:: Aim ::
Report each line of the listing that contains the string "right". Uppercase and lowercase letters count as different.

:: Input for this task ::
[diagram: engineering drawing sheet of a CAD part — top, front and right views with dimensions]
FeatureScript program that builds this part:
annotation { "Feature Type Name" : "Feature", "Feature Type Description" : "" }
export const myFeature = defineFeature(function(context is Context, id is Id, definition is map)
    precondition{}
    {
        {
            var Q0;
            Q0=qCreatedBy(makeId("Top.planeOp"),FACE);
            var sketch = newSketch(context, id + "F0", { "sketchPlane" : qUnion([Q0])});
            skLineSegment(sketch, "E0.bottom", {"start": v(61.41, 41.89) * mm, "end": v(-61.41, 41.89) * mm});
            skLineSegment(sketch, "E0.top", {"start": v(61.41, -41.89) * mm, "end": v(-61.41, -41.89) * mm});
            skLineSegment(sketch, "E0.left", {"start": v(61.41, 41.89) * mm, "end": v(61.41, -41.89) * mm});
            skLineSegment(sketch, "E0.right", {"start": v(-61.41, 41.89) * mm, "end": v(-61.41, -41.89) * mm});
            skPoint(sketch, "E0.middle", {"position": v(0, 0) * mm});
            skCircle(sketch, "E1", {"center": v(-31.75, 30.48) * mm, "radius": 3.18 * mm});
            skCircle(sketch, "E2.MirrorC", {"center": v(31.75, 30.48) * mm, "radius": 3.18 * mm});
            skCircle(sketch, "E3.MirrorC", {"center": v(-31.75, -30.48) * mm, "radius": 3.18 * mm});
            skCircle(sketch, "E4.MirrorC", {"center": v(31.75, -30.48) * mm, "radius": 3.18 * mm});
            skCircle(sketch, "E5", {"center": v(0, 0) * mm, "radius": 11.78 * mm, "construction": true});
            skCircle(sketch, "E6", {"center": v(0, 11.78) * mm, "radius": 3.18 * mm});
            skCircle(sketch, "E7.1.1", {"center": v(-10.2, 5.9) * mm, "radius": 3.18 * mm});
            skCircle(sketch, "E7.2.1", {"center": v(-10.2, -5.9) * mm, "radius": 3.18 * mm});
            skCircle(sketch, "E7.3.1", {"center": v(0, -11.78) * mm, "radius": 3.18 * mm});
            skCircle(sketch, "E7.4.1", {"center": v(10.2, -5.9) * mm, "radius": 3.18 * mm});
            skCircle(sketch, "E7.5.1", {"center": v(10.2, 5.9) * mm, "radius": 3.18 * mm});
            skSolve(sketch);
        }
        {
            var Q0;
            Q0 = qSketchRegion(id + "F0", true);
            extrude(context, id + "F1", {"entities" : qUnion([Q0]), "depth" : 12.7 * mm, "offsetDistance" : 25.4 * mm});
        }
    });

:: Result of the task ::
[diagram: engineering drawing sheet of a CAD part — top, front and right views with dimensions]
            skLineSegment(sketch, "E0.right", {"start": v(-61.41, 41.89) * mm, "end": v(-61.41, -41.89) * mm});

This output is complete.